Le défi de la confiance
Si les collectivités sont désormais majoritaires à prendre le tournant de la data et de l’IA, il leur restera à convaincre les Français dans le contexte d’une aggravation des menaces cyber. Car les Français, et notamment les plus âgés d’entre eux, restent sceptiques face à l’usage croissant des données : 55% voient cette tendance négativement, le chiffre pour l’IA étant quasi identique (51%). On notera cependant que les sondés valident les pistes d’usages des données et de l’IA des collectivités en soutenant à plus de 75% la résolution des enjeux énergétiques (84%), la gestion de l’eau (81%) ou l’amélioration des transports (78%). En revanche, en miroir de l’enthousiasme des territoires pour les chatbots, on relèvera que seulement 20% préfèrent une IA accessible 7j/7 et 24h/24 plutôt qu’un agent au guichet.
Cette méfiance est accentuée par la conscience aiguë des Français sur les risques cyber. 82% se sentent « inquiets » ou « très inquiets » des cyberattaques et des menaces sur leurs données personnelles, 98% considérant ce dernier sujet comme important ou prioritaire. Et à cet égard, on notera que les Français font plus confiance aux collectivités (66%) qu’à l’État pour gérer leurs données.

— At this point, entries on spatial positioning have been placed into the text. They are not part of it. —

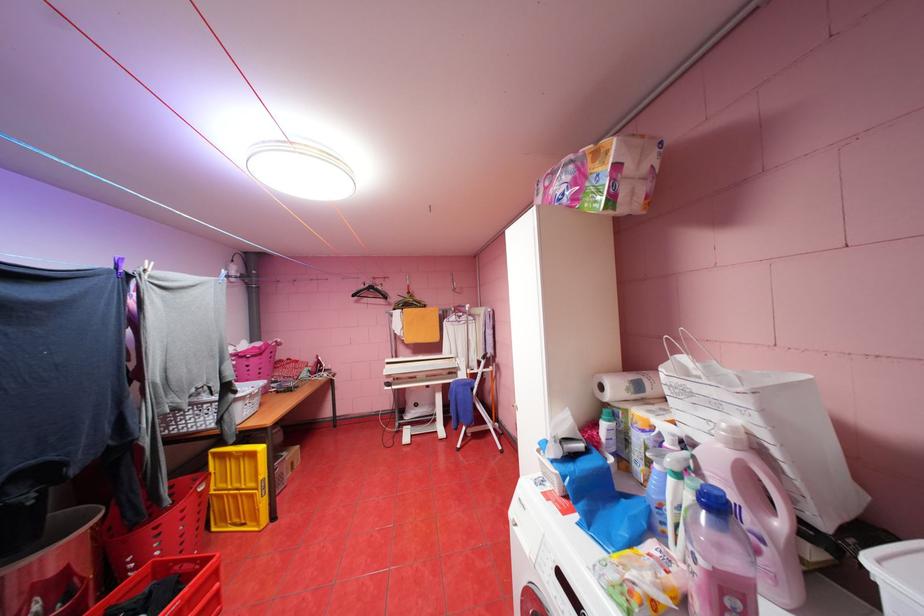
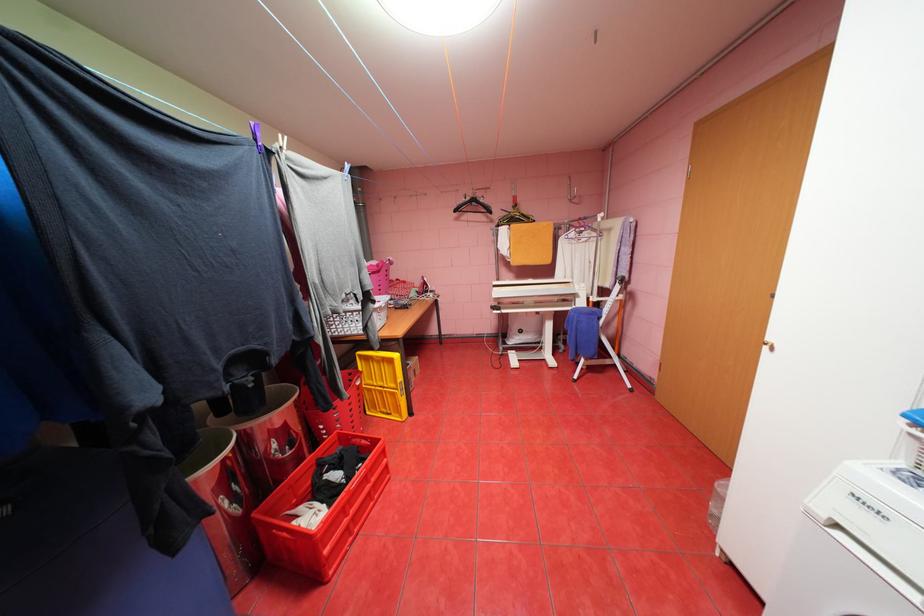
Find the pixel in the second image that matches pixel 169 569 in the first image.

(351, 438)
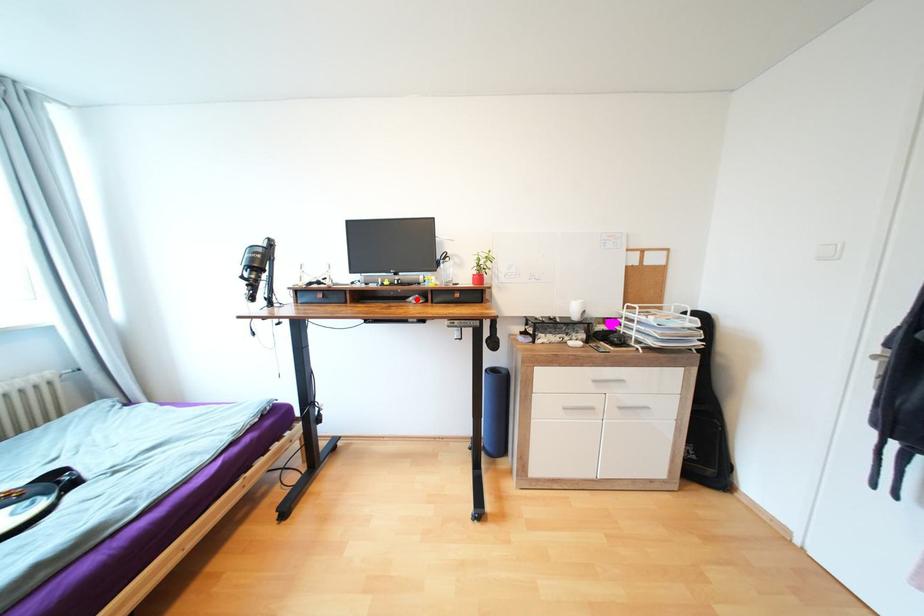
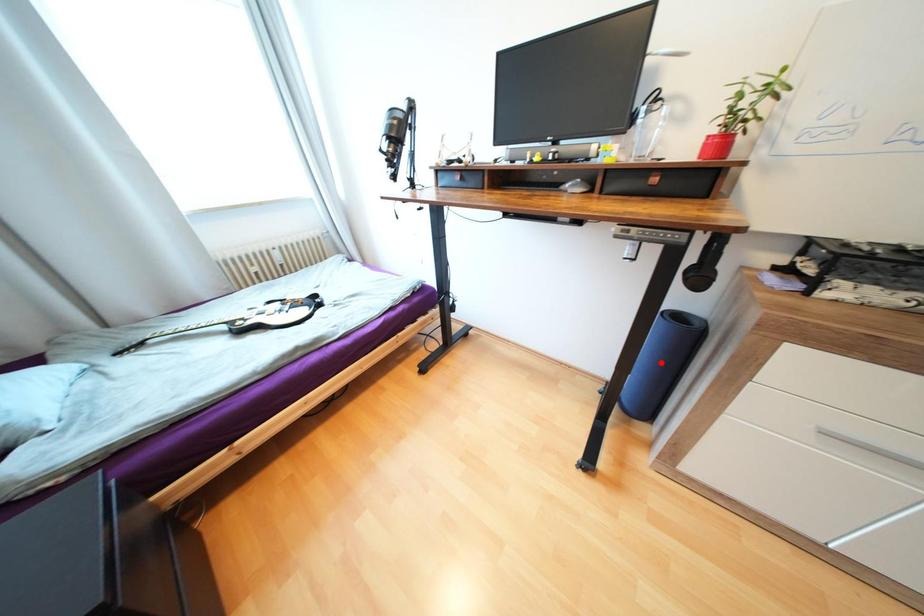
I am providing you with two images of the same scene from different viewpoints. A red point is marked on the first image and another point is marked on the second image. Is the red point in image1 aligned with the point shown in image2?

No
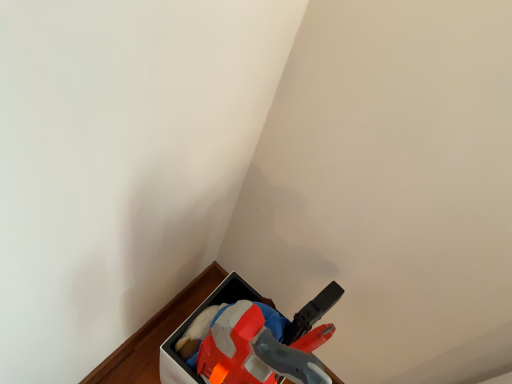
I want to click on plastic toy robot at lower center, so click(x=155, y=323).

What do you see at coordinates (155, 323) in the screenshot? This screenshot has height=384, width=512. I see `plastic toy robot at lower center` at bounding box center [155, 323].

Find the location of a particular element. plastic toy robot at lower center is located at coordinates (155, 323).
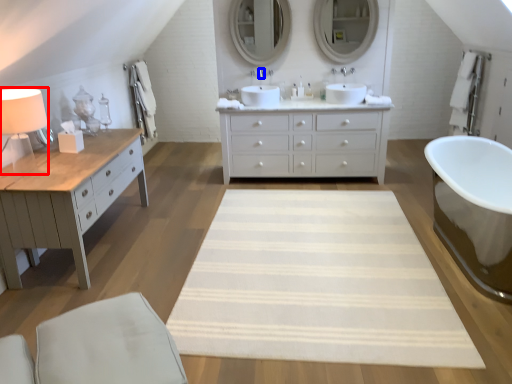
Question: Which of the following is the closest to the observer, table lamp (highlighted by a red box) or faucet (highlighted by a blue box)?

Choices:
 (A) table lamp
 (B) faucet

Answer: (A)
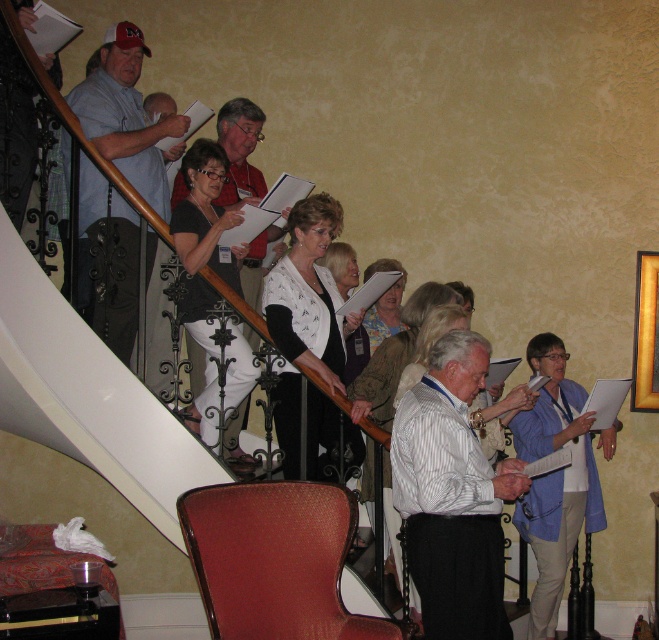
You are standing at the bottom of the staircase and want to move towards the nearest point between point (335, 248) and point (370, 326). Which point should you head towards?

Point (335, 248) is closer to the viewer than point (370, 326), so you should head towards point (335, 248).

You are an actor standing on the staircase and need to hand a prop to another actor. You see the red textured fabric chair at lower center and the white textured vest at center. Which object is closer to you?

The red textured fabric chair at lower center is closer to you because it is in front of the white textured vest at center.

You are organizing a small event and need to place a 1.2 meter wide table between the red textured fabric chair at lower center and the white textured vest at center. Can the table fit in the space between them?

The red textured fabric chair at lower center might be wider than the white textured vest at center, so the space between them may not be sufficient to fit a 1.2 meter wide table. You should measure the actual distance before placing the table.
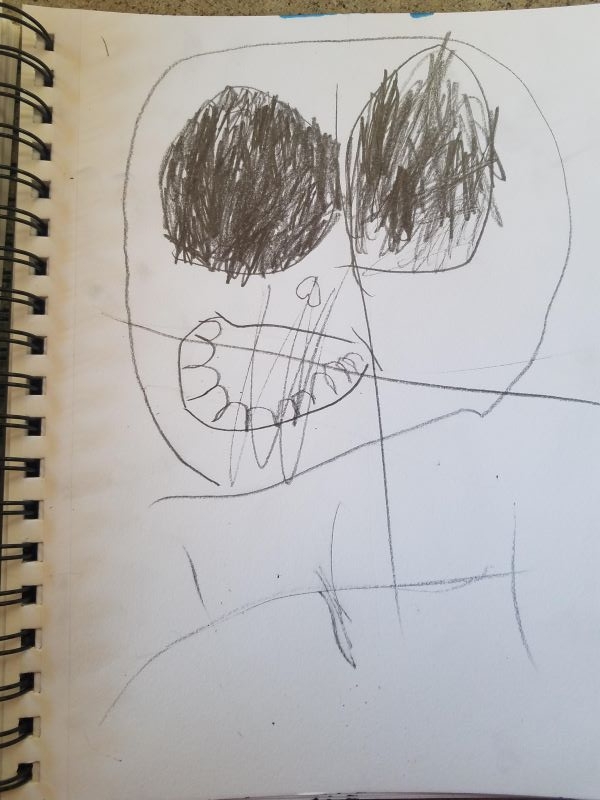
The width and height of the screenshot is (600, 800). Find the location of `binder`. binder is located at coordinates (30, 429).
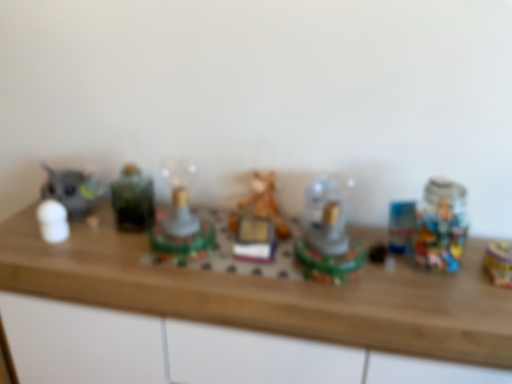
At what (x,y) coordinates should I click in order to perform the action: click on vacant area that is in front of translucent plastic toy at center, which is counted as the sixth toy, starting from the left. Please return your answer as a coordinate pair (x, y). This screenshot has height=384, width=512. Looking at the image, I should click on (349, 304).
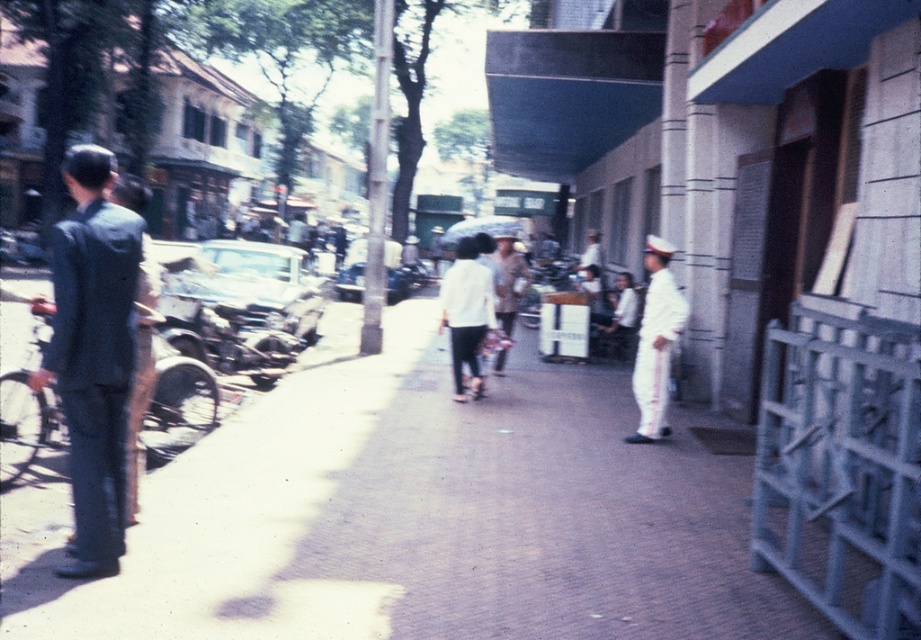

Les résultats de cette étude, disponibles sur le site de l’observatoire ont également été commentés dans la dernière note de conjoncture du groupe La Poste et de la Banque des territoires. Par ailleurs, le Hub des Territoires va organiser dans les prochains mois plusieurs séminaires d’information afin de contribuer à l’acculturation des collectivités aux enjeux de l’IA et de la data.